Speaker
Description
High-lift capability remains a key requirement for aircraft during take-off and landing, traditionally achieved through passive high-lift devices such as slats and flaps that, over the years, have undergone continuous refinement, leading to increasingly efficient but also mechanically complex systems [1]. Active flow-control concepts, such as circulation control (CC), offer a lighter and mechanically simpler alternative. This work presents an Infrared Thermography (IRT)-based experimental investigation of boundary-layer transition and separation on a high-lift airfoil whose shape and active flow control were contemporarily optimized, particularly a tangential jet is issued near the trailing edge, on the airfoil upper surface, to enhance circulation, sustain attachment, and delay separation. The tests were carried out in two configurations: Jet-On and Jet-Off. To evaluate the effect of tripping adding disturbances, a boundary-layer trip was applied at 10% of the chord and extended over 10% of the chord length. Two regions are of interest, one affected by a natural transition and the other by a forced one.
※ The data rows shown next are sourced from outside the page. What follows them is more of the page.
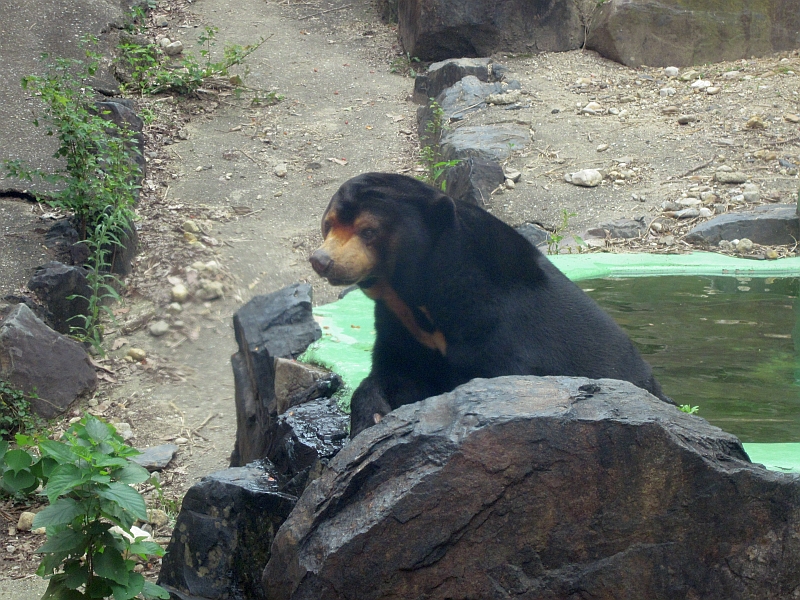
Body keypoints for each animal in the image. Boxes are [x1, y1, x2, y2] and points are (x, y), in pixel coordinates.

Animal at [310, 172, 672, 438]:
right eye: (329, 223)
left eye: (368, 230)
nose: (322, 260)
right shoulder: (402, 327)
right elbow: (395, 374)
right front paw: (371, 416)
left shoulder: (504, 327)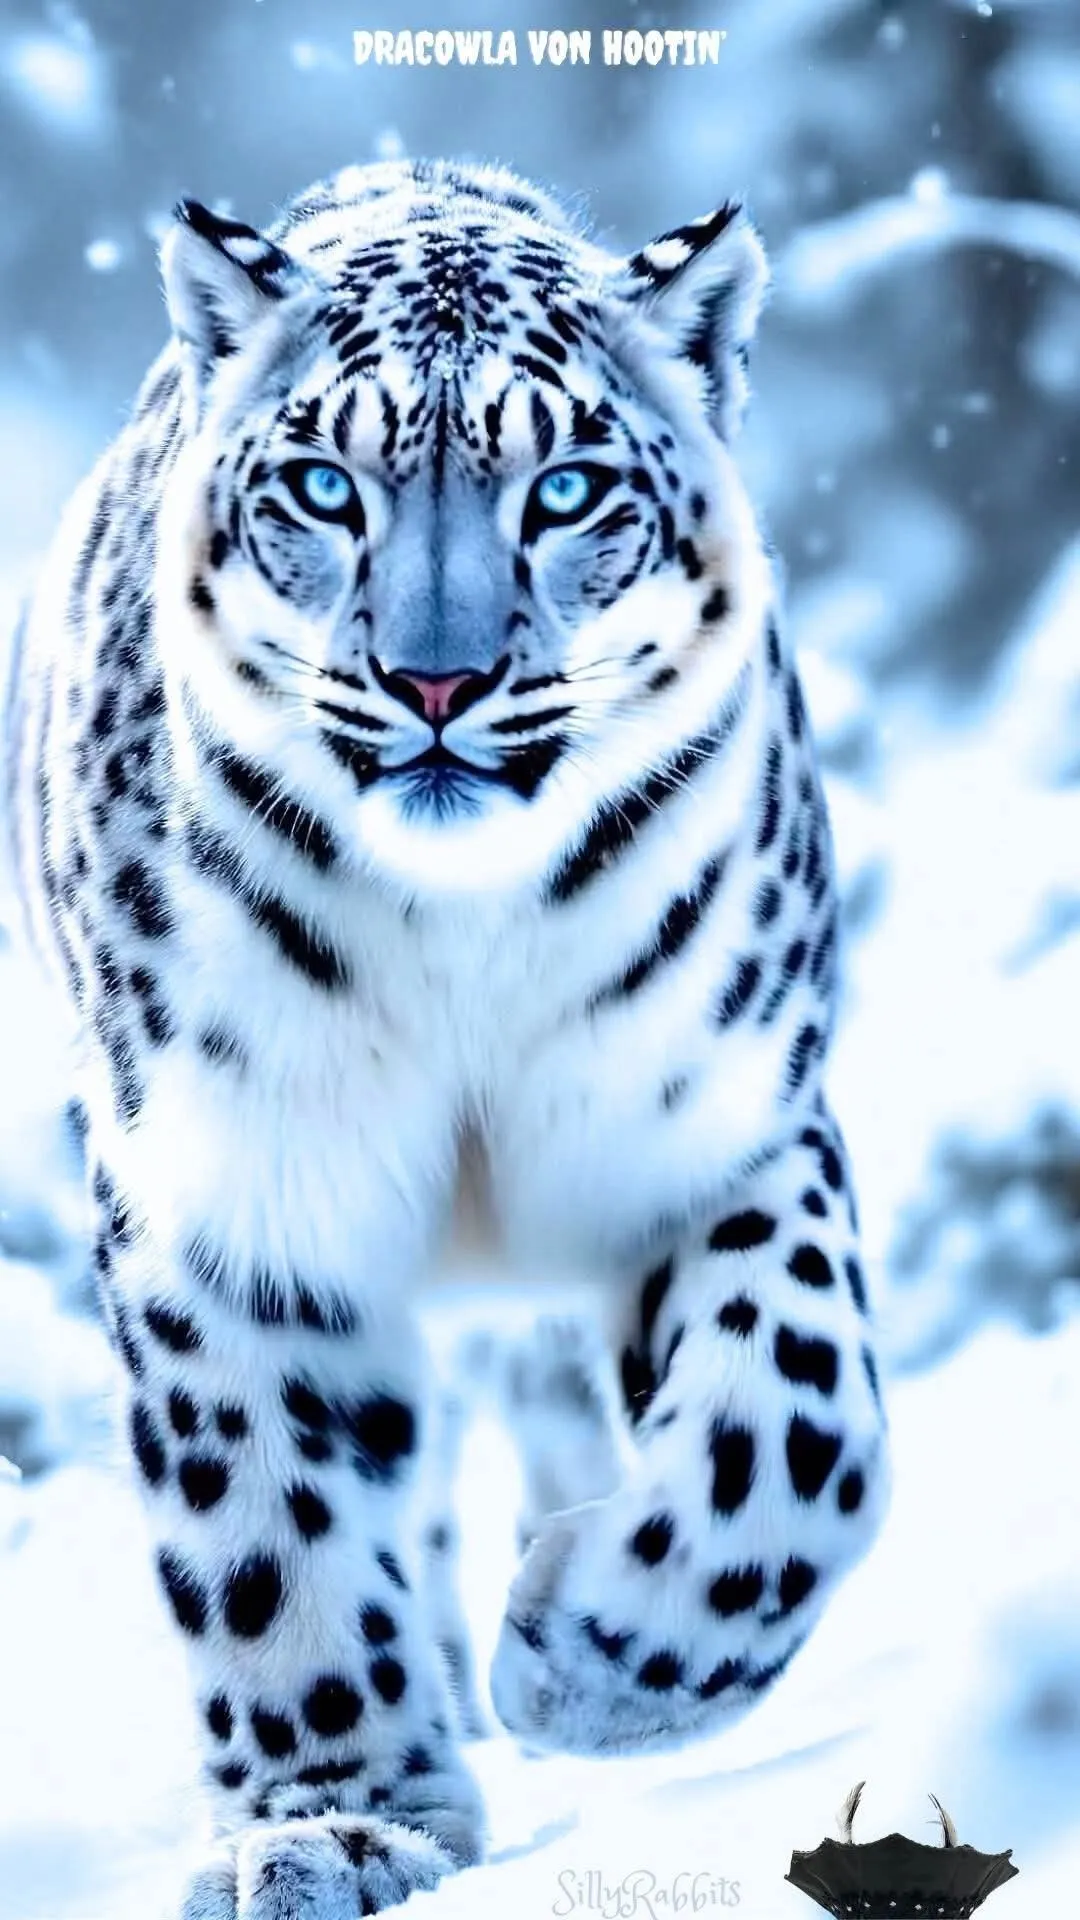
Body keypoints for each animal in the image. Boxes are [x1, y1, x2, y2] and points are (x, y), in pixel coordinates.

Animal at [3, 156, 890, 1919]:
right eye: (323, 487)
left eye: (568, 490)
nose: (435, 678)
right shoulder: (227, 1191)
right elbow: (265, 1520)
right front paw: (341, 1822)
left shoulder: (719, 1129)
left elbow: (799, 1420)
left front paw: (589, 1655)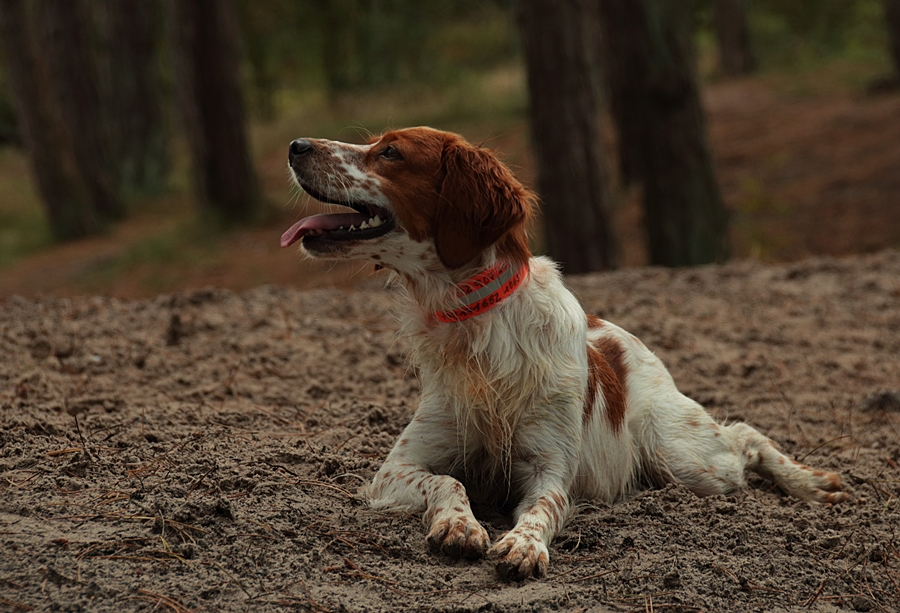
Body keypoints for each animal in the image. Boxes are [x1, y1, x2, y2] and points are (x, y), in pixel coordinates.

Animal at [281, 127, 847, 580]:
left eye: (391, 153)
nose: (296, 144)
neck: (477, 323)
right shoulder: (398, 467)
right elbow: (447, 480)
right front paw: (460, 526)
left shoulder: (550, 469)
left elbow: (544, 509)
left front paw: (524, 545)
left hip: (684, 459)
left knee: (745, 436)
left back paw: (813, 484)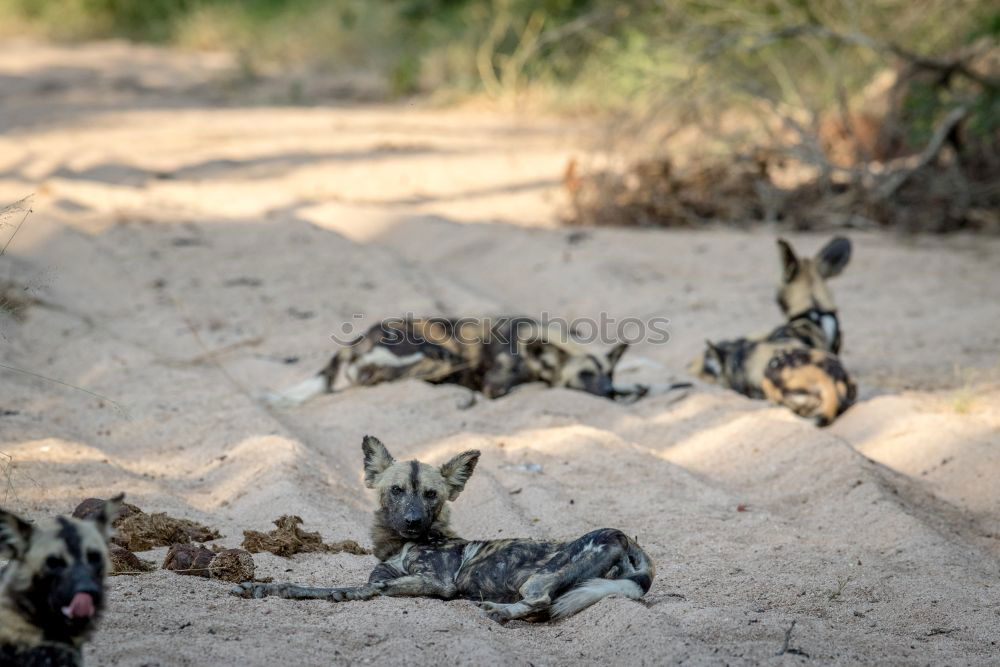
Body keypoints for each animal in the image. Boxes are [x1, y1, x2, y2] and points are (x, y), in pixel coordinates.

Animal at [233, 436, 656, 624]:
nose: (413, 521)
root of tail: (627, 540)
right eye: (397, 490)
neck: (402, 545)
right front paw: (260, 588)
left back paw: (497, 610)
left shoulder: (436, 583)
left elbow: (354, 589)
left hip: (538, 577)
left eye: (431, 494)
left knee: (540, 601)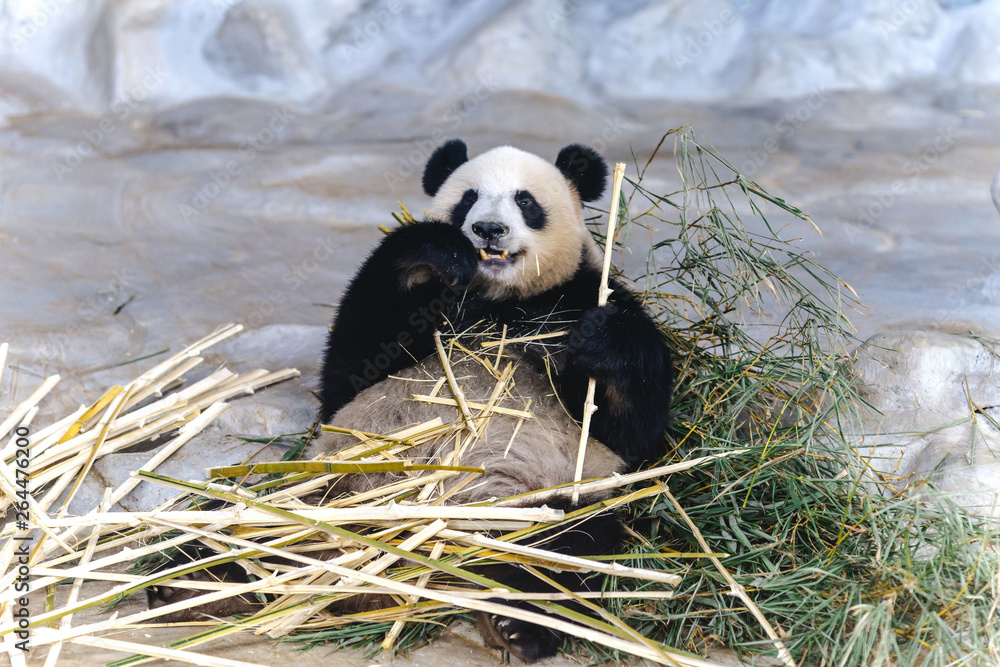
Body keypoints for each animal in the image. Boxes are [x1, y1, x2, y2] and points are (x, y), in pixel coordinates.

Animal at [148, 140, 673, 663]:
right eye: (468, 198)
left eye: (525, 201)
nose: (488, 229)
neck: (502, 302)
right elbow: (351, 367)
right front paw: (439, 250)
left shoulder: (575, 301)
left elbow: (633, 433)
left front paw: (601, 338)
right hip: (319, 490)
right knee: (238, 521)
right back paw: (190, 583)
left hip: (541, 500)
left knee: (560, 552)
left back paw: (516, 625)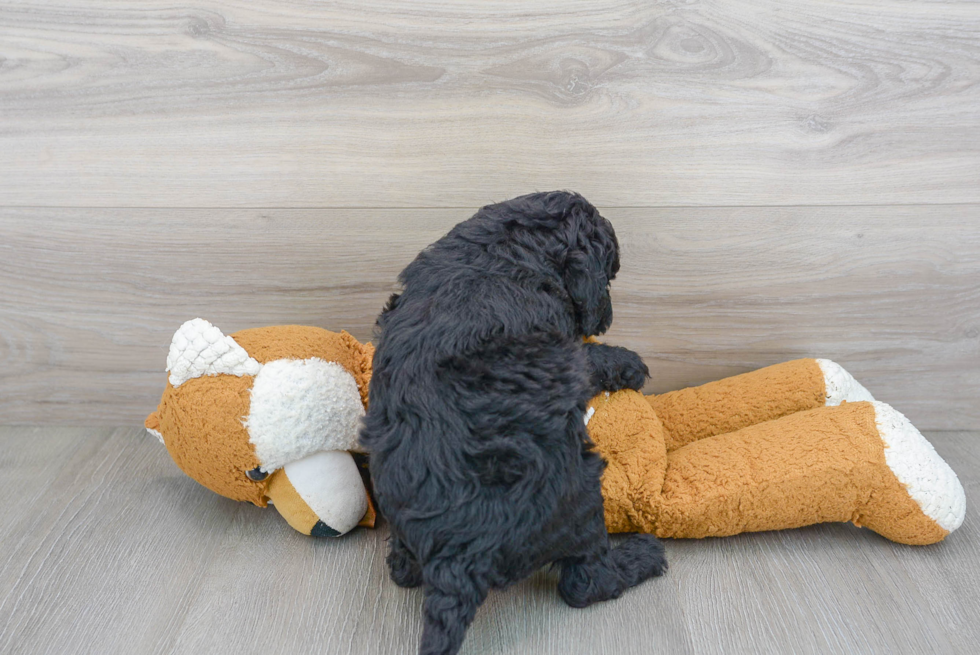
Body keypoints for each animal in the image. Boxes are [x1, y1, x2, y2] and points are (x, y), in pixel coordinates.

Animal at [360, 190, 668, 655]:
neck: (503, 248)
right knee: (585, 583)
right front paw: (629, 362)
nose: (606, 317)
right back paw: (642, 555)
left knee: (402, 571)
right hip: (580, 499)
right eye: (610, 275)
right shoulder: (568, 349)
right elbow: (590, 356)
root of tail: (458, 560)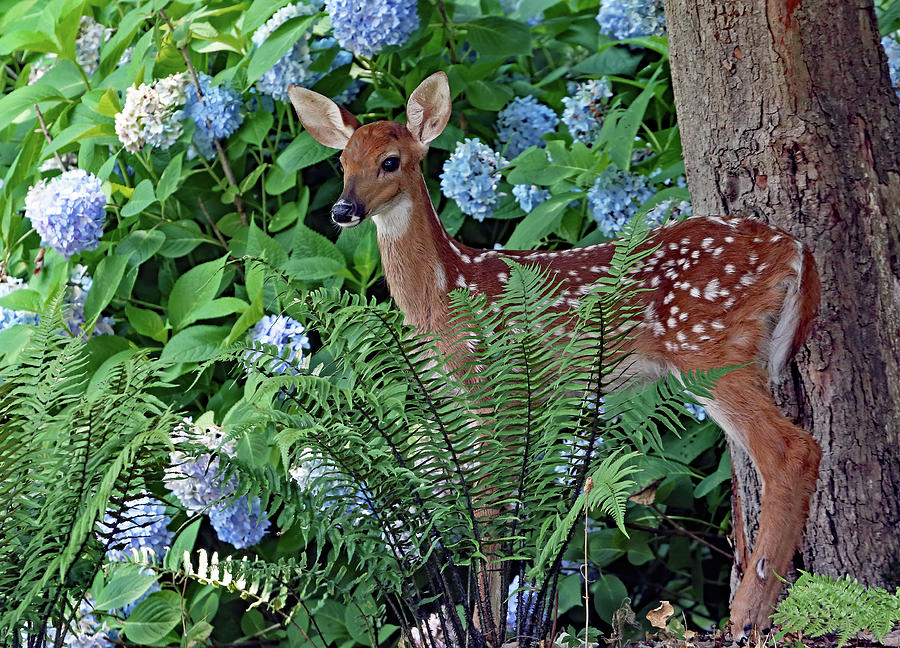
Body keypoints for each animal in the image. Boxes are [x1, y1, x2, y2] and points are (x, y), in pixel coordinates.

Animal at [287, 71, 822, 641]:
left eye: (390, 161)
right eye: (342, 163)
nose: (343, 210)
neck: (443, 293)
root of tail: (795, 250)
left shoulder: (487, 387)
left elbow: (490, 513)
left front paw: (488, 629)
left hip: (709, 346)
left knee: (792, 451)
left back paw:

The IRT tests were conducted in parallel with Wall-Pressure Measurements (WPM) and Particle Image Velocimetry (PIV) campaigns.
IRT provides non-intrusive, full-field visualization of boundary-layer state by exploiting the different convective heat-transfer behavior of laminar and turbulent flows [2,3]. Treating the test model as a thin-film sensor, the convective heat-transfer coefficient h (or equivalently the Stanton number St) is reconstructed and, through Reynolds analogy [4], it gives information about boundary-layer transition and separation.
Results show a strong link between boundary layer behavior, thermal response and blowing. Normalized temperature trends reveal that the temperature rise is generally lower in the Jet-On case. This is caused by the higher velocities that occur in this case since the flow remains attached, promoting higher shear stress $\tau_w$ on the wall and therefore higher h and lower temperature. In fact, the chordwise St distribution highlights that, with Jet-On, transition is shifted downstream, and flow separation is delayed by keeping the flow attached and a laminar boundary layer over most of the chord. Conversely, Jet-Off exhibits earlier transition and a separated region near the trailing edge. Overall, this study demonstrates IRT as a robust and scalable technique to investigate the effects of circulation control on transition and separation in high-lift airfoils.
$\textbf{References}$:
1. KC Peter, High-lift systems on commercial subsonic airliners, NASA CR-4746, Sept, 1996.
2. Giovanni Maria Carlomagno and Gennaro Cardone, Infrared thermography for convective heat transfer measurements, Experiments in fluids, 49(6):1187–1218, 2010.
3. William Davis and Nicholas R Atkins, Infrared thermography techniques for boundary layer state visualisation, Experiments in Fluids, 65(6):91, 2024.
4. Arthur D. Woodworth, David M. Salazar, and Tianshu Liu, Heat transfer and skin friction: beyond the Reynolds analog, International Journal of Heat and Mass Transfer 206 (2023), p. 123960.